Predictive ability was evaluated with a corn dataset from the 2022 Genomes-to-Fields (G2F) GXE prediction competition. This dataset provides grain yield from 217 locations in the United States, harvested from 2014 to 2021, and from 4,836 unique hybrids. The validation dataset contains phenotypes from 23 locations harvested in 2022 and 548 hybrids that were not observed in the training dataset. SNP genotypes were available for hybrids. For this study, a subset of 10,000 SNPs was utilized.

The following methods were evaluated: MegaLMM, MegaSEM, univariate model fitted within each environment (UVW), univariate model that fitted BLUEs estimated across all environments (UVA), MV models with unstructured, XFA, and HCS covariance structure. These models were evaluated based on predictive ability calculated as the correlation between predicted and observed values for individuals in the validation dataset. We distinguished 3 different predictive ability values:

  1. Pairwise: Average of by-environment correlation between predicted and observed values of an environment. This metric informs the expectation of how any given environment from the training dataset would predict any given environment from the validation dataset.

  2. Region: Predictions were averaged across environments within a state and then correlated with validation phenotypes from environments of the same state. This metric assesses how the average of environments located in close proximity can predict a new environment within the same geographical scope.

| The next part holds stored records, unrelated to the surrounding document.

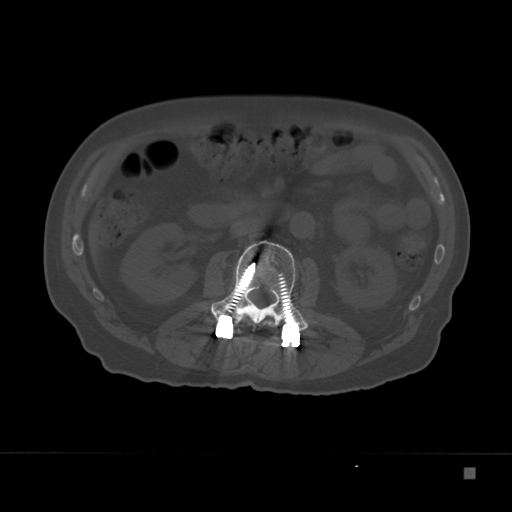
CT including the spine, one axial slice; slice 91 of 332 in the series (ordered by position); 120 kVp; bone window (W 1800 / L 400 HU); 1.5 mm slice thickness; 512 × 512 image matrix, field of view 389 × 389 mm. Male patient, age 72 years. From the clinical record (not read from this slice): primary cancer: skeletal.
Annotated regions visible in this slice (semi-automatic segmentation, software-assisted and operator-edited):
- L1 vertebra: bounding box (x1, y1, x2, y2) in pixels: (241, 320, 275, 328)
- L2 vertebra: (211, 241, 316, 331)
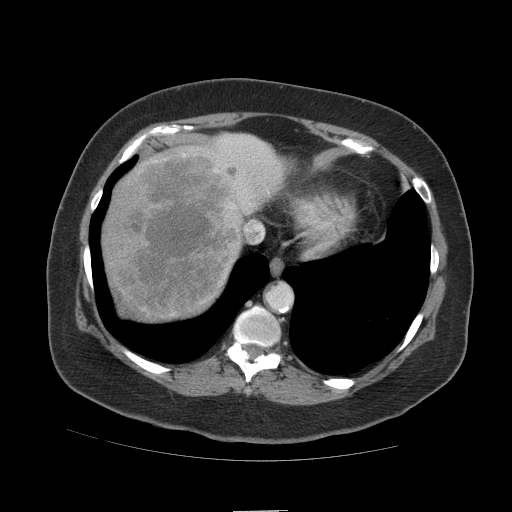
Contrast-enhanced abdominal CT (liver protocol), one axial slice. Slice 92 of 109 in the series (ordered by position). 140 kVp. Soft-tissue window (W 400 / L 40 HU). 2.5 mm slice thickness. 512 × 512 image matrix, field of view 420 × 420 mm. Case-level facts recorded for this patient, not image findings: diagnosis: hepatocellular carcinoma (patient treated with transarterial chemoembolisation; whether this scan precedes or follows treatment is not stated here); TNM stage (as recorded): Stage-IVB; Child-Pugh class: A; tumour differentiation: poorly differentiated; tumour nodularity: multinodular.
Structures marked on this image (semi-automatic segmentation, software-assisted and operator-edited):
- liver parenchyma outside the tumour (the mass and vessels are separate outlines, so this box may not span the whole liver): bounding box (x1, y1, x2, y2) in pixels: (102, 134, 284, 320)
- mass: (102, 146, 247, 317)
- portal vein: (225, 140, 251, 144)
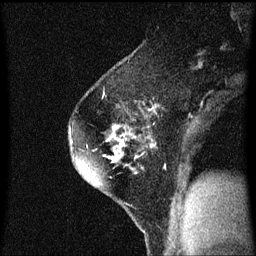
Breast MRI (dynamic contrast-enhanced), one sagittal slice; dynamic contrast-enhanced series, image 2 of 3 at this slice position (ordered by acquisition); 1.5 T; TE 4.2 ms, TR 8.4 ms; 2 mm slice thickness; 256 × 256 image matrix, field of view 200 × 200 mm. Patient: female, 60 years.
Outlined on this slice (semi-automatically segmented with operator editing):
- analysis volume of interest (the breast-tissue region the enhancement analysis was run in; not a lesion): bounding box <68,70,143,195> (left, top, right, bottom; pixels)
- tumour enhancement mask (voxels above the 70 % enhancement threshold inside the analysis volume of interest): <72,126,131,183>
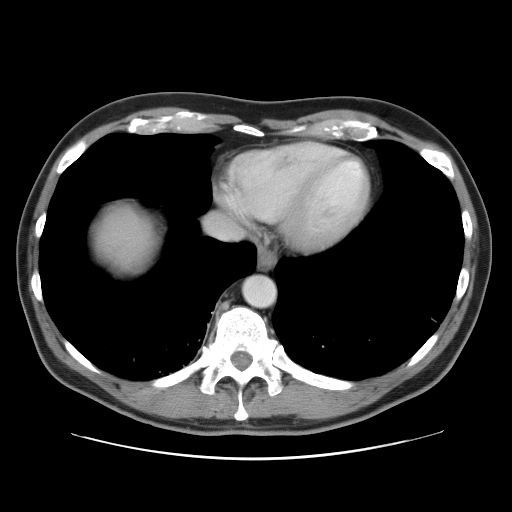
Contrast-enhanced abdominal CT, one axial slice; position 49 of 52 along the scan axis; reconstruction kernel STANDARD; 120 kVp; soft-tissue window (W 400 / L 40 HU); 512 × 512 image matrix. Case-level facts recorded for this patient, not image findings: patient: male, age 65 years at operation; diagnosis: colorectal cancer liver metastases, imaged before liver resection; multiple liver metastases: yes; largest metastasis: 4 cm; disease in both lobes: yes.
Structures marked on this image (expert manual segmentation):
- hepatic veins: bounding box <225,193,250,215> (left, top, right, bottom; pixels)
- liver: <92,202,160,274>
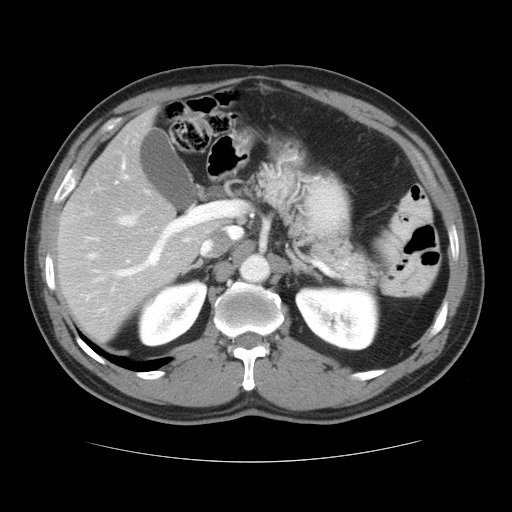
Contrast-enhanced abdominal CT, one axial slice. Slice 21 of 37 in the series (ordered by position). Reconstruction kernel STANDARD. Soft-tissue window (W 400 / L 40 HU). 512 × 512 image matrix. Case-level facts recorded for this patient, not image findings: patient: male, age 54 years at operation; diagnosis: colorectal cancer liver metastases, imaged before liver resection; multiple liver metastases: yes; largest metastasis: 1.6 cm; disease in both lobes: yes.
Structures marked on this image (expert manual segmentation):
- hepatic veins: bounding box (x1, y1, x2, y2) in pixels: (93, 174, 238, 263)
- liver: (58, 112, 219, 343)
- planned liver remnant (the part of the liver to remain after resection): (58, 202, 220, 343)
- portal vein (with intrahepatic branches): (94, 157, 214, 281)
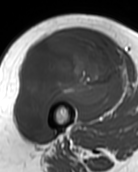
MRI of an extremity soft-tissue mass, one axial slice. Slice 59 of 99 in the series (ordered by position). MR volume resampled by the dataset authors to the PET/CT grid (not the native acquisition matrix). 138 × 172 image matrix. Female patient. From the clinical record (not read from this slice): histological type: pleiomorphic undifferentiated sarcoma; grade: high; site of the primary tumour: right quadricep.
Annotated regions visible in this slice (expert contour drawn on MRI and transferred to this co-registered scan by the dataset authors):
- gross tumour volume including surrounding oedema: bounding box <16,34,122,133> (left, top, right, bottom; pixels)
- gross tumour volume (mass): <16,34,122,133>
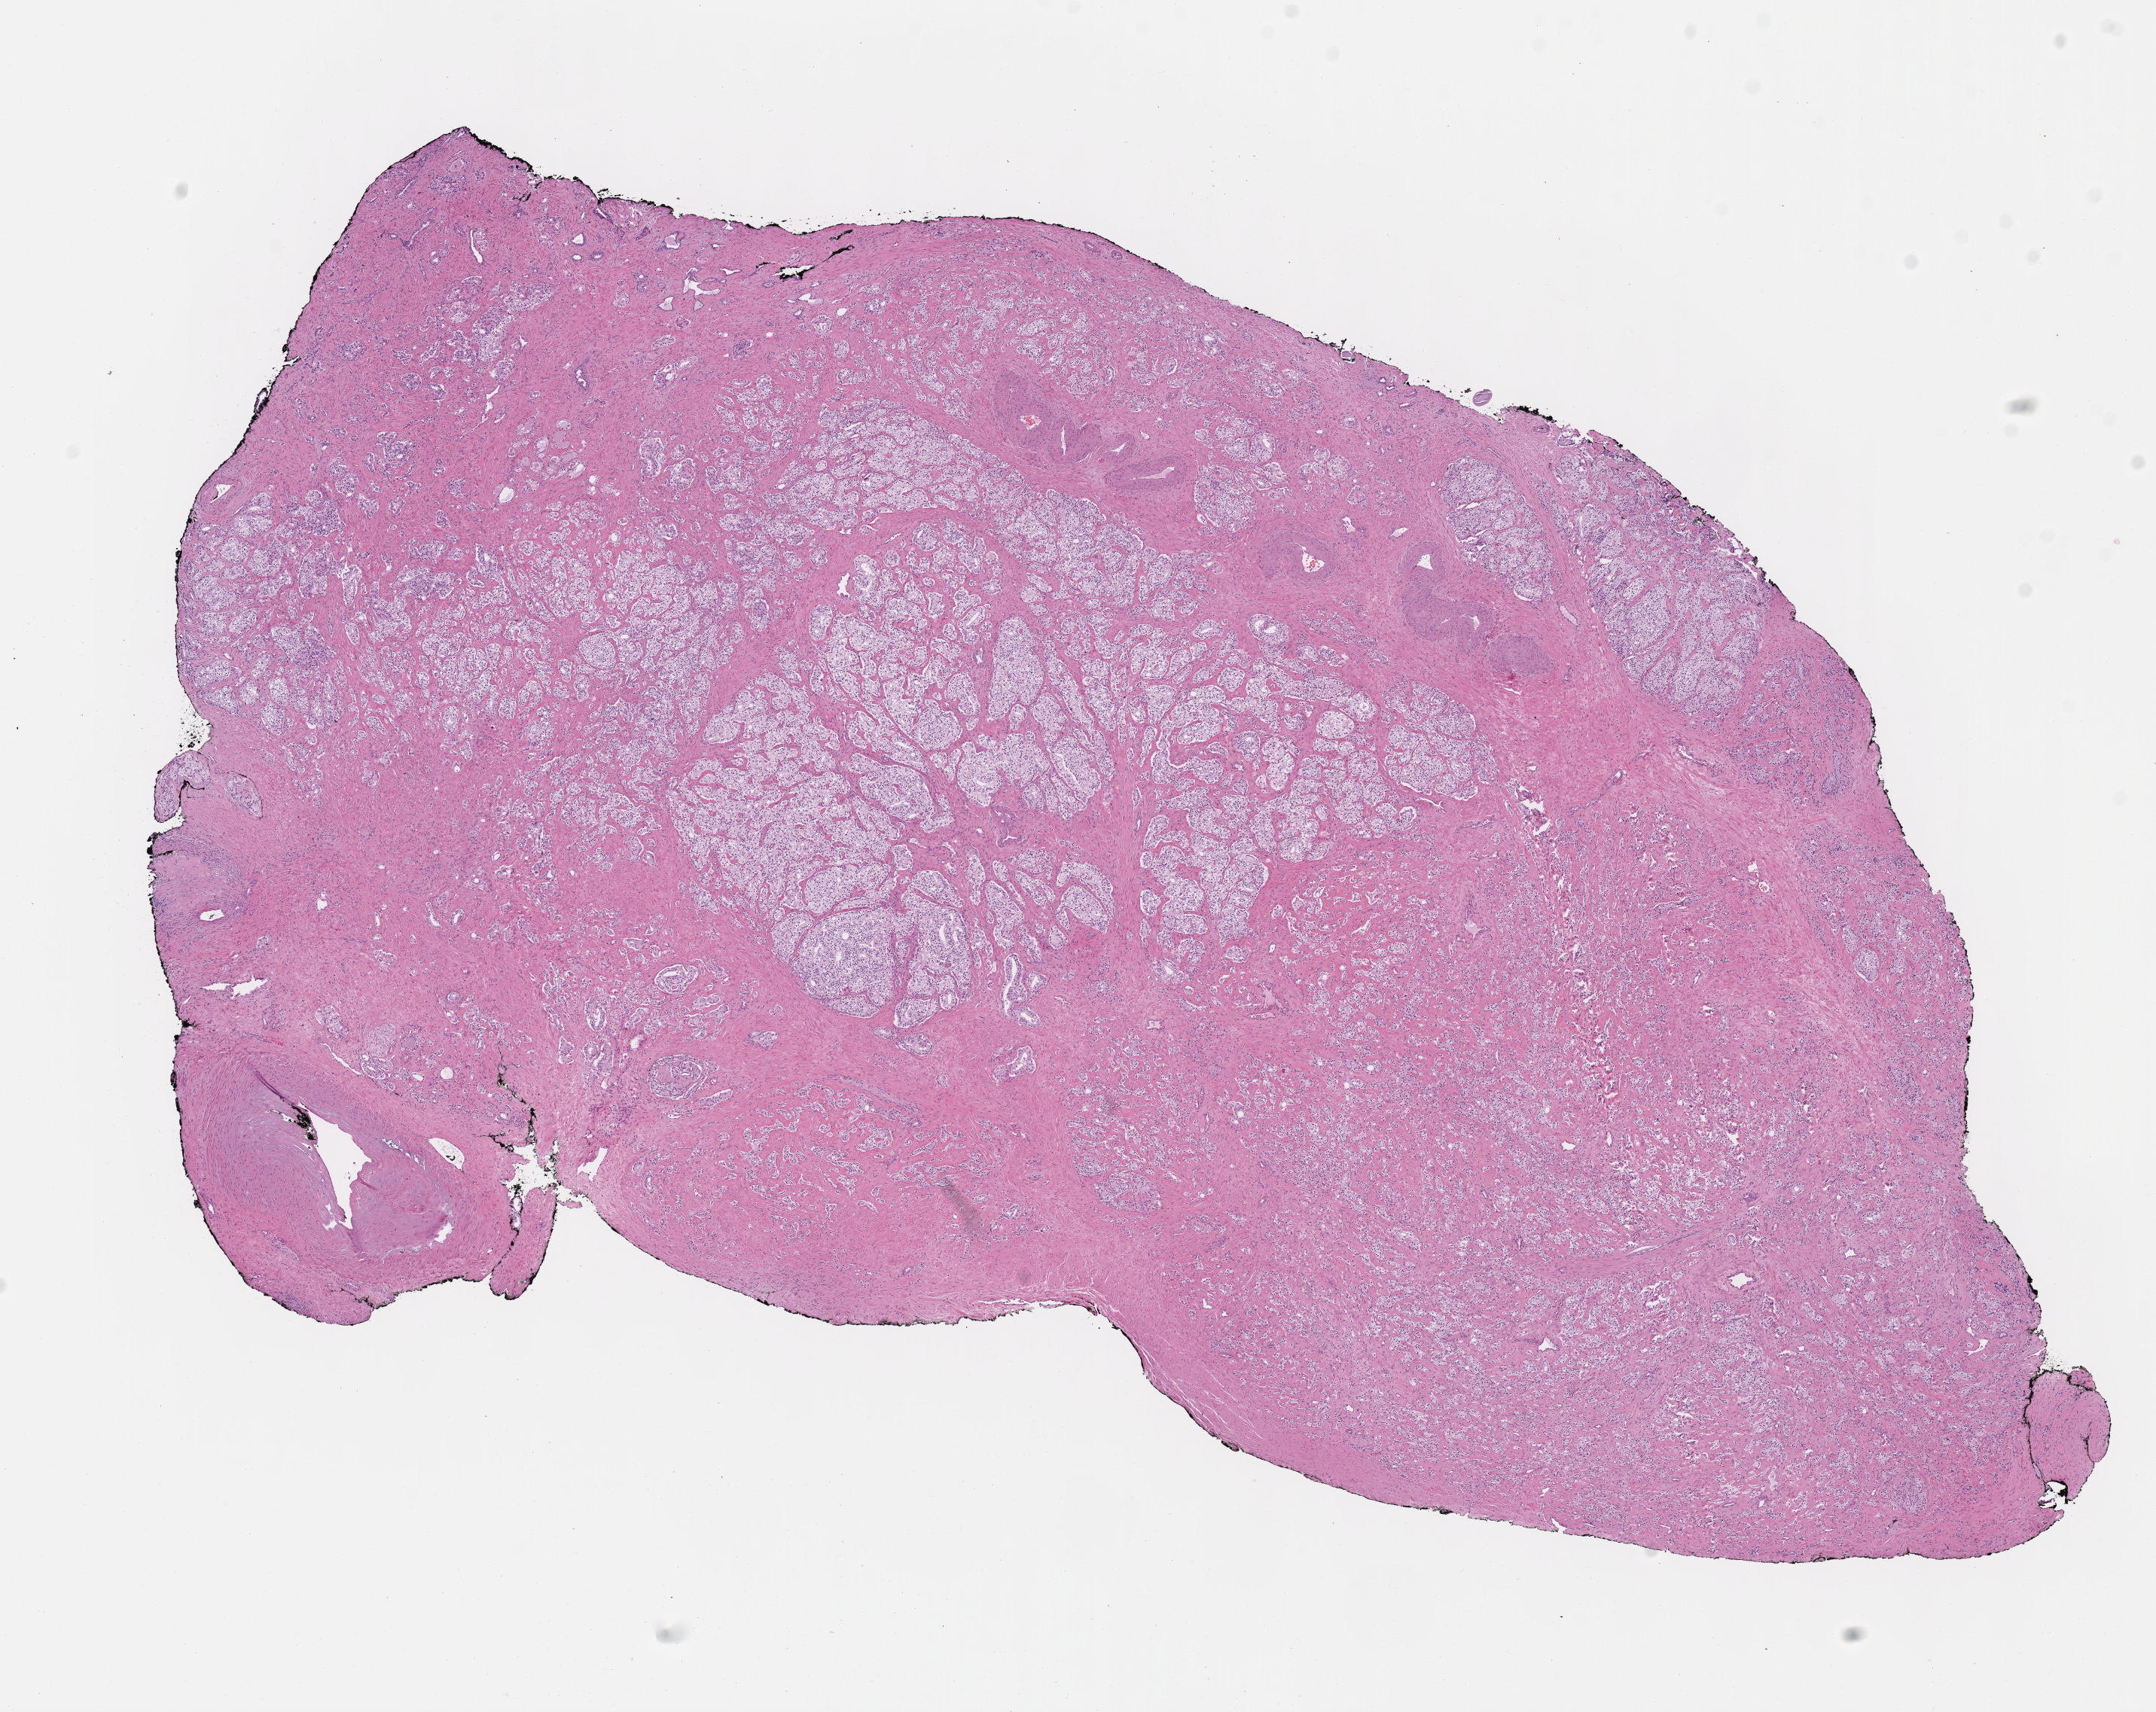
Whole-slide histology image, H&E-stained — shown as a low-resolution overview of the whole scanned area (about 11.3 x 8.9 mm, from a 40x scan); FFPE section; primary tumour sample from the prostate. Male, age 67 years at initial diagnosis.
Diagnosis: Acinar cell carcinoma (prostate gland).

  3. Overall: Predictions were averaged across all environments in the training dataset and correlated with phenotypes from each environment in the validation set. This metric assesses how well averages across all environments, which is thought of as a proxy of the targeted population of environments (TPE), predict a new environment.

Results and discussion

Sparse testing benchmark

Results are presented in Fig. 1. Heritability is the most influential factor for the accuracy of predictions. It was not influenced by the proportion of missing data, based on the 2 simulation parameters (75% and 90%). The difference in the accuracy of predictions between UV and methods that capture GxE interactions increased with increasing GxE correlations. The accuracy of UV did not vary with changes in GxE correlation because the GxE information is not captured when each environment is analyzed separately.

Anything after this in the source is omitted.